Dear Deborah,
Well, we have been blogging for more than a year now, and there was bound to be a screw-up sooner or later. The only question was: who would be first to do it, you or me? The answer is in (drum roll): It is me. My previous post (“Reports, Reform, and Hype,” June 24) was actually a response to your last post (“Blaming Teachers,” June 30). I think this happened because you were so energetic that you replied to me so fast, at lightning speed, leading me to answer an unpublished post of yours.
So, I can’t reply to your blog of June 30 because I already responded to it on June 24!
Let me take a few moments to reflect and lead us in a different direction, perhaps.
Yesterday (July 1) was a milestone birthday for me (thank you for your birthday greetings, blog partner!). I turned 70. I still don’t believe the number because I feel a lot younger; I know my mother and my grandmother were much less active when they reached that age. I still feel ready to go into the ring and take on all comers for 15 rounds. At least I feel that way in the mornings! I invited my seven siblings for a celebration of the fact that we are all still here, and all but one (who was ill) traveled across the country to join me.
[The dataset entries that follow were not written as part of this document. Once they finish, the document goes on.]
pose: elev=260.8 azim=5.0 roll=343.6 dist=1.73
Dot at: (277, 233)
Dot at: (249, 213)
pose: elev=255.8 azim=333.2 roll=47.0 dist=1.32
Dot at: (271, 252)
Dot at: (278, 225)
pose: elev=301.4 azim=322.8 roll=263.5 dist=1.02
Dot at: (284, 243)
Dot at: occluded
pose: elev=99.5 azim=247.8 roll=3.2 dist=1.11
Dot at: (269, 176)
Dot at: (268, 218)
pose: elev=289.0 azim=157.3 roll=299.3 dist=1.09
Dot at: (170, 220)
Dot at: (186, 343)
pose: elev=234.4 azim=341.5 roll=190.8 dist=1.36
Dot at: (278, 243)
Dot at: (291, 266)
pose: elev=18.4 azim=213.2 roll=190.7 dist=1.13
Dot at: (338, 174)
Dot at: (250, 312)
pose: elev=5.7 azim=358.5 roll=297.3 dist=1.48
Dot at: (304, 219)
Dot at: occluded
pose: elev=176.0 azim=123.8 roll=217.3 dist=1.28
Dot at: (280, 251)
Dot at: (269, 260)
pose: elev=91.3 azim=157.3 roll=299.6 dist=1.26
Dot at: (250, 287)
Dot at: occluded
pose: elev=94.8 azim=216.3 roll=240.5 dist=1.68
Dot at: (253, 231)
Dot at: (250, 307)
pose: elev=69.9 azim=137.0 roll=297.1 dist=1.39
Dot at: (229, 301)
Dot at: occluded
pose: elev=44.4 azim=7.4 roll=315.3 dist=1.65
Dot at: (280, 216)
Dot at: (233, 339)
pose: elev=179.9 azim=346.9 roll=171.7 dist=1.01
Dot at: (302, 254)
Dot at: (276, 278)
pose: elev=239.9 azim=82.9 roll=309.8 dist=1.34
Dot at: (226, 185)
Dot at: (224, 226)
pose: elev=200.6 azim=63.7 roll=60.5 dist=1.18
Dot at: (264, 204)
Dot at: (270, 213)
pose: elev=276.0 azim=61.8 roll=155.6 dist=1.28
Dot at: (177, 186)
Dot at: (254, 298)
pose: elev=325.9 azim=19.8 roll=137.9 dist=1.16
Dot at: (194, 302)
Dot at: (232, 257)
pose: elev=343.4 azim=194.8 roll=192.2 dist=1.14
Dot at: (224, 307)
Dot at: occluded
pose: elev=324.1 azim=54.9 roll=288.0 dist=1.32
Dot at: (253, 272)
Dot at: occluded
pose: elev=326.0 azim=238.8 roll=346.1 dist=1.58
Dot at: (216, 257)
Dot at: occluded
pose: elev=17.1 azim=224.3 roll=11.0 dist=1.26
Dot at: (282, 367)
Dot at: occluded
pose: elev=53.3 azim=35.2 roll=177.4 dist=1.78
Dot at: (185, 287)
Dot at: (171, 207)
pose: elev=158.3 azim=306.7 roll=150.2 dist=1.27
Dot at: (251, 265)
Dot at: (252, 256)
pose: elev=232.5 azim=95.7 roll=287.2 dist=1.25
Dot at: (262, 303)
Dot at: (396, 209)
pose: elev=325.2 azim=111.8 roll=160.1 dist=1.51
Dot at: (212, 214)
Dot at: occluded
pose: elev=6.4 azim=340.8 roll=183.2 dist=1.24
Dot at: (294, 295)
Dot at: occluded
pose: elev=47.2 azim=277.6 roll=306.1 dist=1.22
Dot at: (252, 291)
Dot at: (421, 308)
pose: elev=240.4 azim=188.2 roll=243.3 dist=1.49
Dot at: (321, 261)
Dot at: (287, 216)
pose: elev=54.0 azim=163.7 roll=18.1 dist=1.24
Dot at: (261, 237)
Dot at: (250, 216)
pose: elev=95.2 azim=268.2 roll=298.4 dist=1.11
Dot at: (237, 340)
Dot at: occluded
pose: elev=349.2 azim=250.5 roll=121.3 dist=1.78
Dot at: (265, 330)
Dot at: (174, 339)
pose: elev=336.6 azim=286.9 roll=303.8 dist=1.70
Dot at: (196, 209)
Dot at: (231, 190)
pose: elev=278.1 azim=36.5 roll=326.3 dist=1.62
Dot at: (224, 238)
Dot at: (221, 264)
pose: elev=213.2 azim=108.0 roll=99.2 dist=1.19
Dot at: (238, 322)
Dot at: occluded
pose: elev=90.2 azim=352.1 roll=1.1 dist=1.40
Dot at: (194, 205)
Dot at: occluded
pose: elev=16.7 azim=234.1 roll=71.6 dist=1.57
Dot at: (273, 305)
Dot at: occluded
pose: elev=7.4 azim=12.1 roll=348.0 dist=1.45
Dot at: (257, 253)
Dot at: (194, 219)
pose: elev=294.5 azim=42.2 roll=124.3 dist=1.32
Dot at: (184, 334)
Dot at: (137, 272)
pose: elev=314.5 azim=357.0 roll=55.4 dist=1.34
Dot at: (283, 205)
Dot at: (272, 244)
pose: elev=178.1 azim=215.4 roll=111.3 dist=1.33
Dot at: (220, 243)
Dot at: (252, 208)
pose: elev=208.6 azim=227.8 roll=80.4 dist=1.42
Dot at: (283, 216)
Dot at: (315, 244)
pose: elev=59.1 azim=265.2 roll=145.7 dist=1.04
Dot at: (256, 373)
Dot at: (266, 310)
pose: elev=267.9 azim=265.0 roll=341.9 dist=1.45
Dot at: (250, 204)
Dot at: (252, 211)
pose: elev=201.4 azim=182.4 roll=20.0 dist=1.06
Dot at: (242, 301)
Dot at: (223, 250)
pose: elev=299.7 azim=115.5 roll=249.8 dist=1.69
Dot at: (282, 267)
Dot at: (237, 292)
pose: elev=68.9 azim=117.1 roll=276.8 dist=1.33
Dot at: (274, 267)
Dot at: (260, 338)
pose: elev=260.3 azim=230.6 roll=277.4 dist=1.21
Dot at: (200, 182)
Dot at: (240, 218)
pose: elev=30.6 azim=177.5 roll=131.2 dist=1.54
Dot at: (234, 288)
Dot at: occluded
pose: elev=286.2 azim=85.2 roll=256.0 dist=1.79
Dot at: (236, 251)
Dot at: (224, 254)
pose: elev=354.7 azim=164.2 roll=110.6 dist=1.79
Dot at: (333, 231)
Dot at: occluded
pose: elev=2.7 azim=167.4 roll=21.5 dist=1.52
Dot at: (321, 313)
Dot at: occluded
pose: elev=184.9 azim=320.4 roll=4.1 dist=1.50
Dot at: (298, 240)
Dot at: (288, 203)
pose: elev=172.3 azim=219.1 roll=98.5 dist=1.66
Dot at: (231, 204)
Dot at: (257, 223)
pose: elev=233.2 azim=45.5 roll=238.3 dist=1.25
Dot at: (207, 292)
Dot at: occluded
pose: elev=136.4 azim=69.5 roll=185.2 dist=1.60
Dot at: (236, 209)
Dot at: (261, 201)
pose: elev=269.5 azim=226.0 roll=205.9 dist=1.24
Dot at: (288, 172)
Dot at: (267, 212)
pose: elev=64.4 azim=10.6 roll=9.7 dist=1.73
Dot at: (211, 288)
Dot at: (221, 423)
Turning to our present matters, I have been struck by the fact that our blog has created a community of readers. Many of our readers comment on almost every post. They frequently communicate with one another on our site. They take ideas very seriously, as we do.
Why do we keep this conversation going? For me, there is a certain satisfaction in bouncing ideas around; in knowing that there are others out there who want to stop and think, who are willing to think with us and argue with us, who don’t assume that the powers-that-be must know best. I think where you and I often agree is that we assume that the powers-that-be need critics, and we are ready to give them the skeptical commentary that they need.
Sometimes I worry that we are too parochial, as we are both focused on New York City, and everyone knows that NYC is not the world. Yet, I see the developments in NYC replicated in cities around the nation. I see them as a mirror image of No Child Left Behind. I see school districts around the nation embracing privatization, outsourcing of central office responsibility, merit pay, incentivization, and other aspects of “the business model.” I see a steady dismantling of public education, not only in NYC, but in many school districts, especially in urban centers, and I know that the things that worry us are not New York-centric.
American education has always had problems and crises, but I can’t recall a time when some of the wealthiest people in the nation were putting serious money into a campaign to privatize public education.
The raison d’etre of our blog, I believe, is to look more deeply into education issues than others do. Our responsibility is to raise the questions and issues that other commentators have not even considered. Our role is to rip to shreds the phony consensus that encourages so many school districts to accept shallow and harmful “reforms.”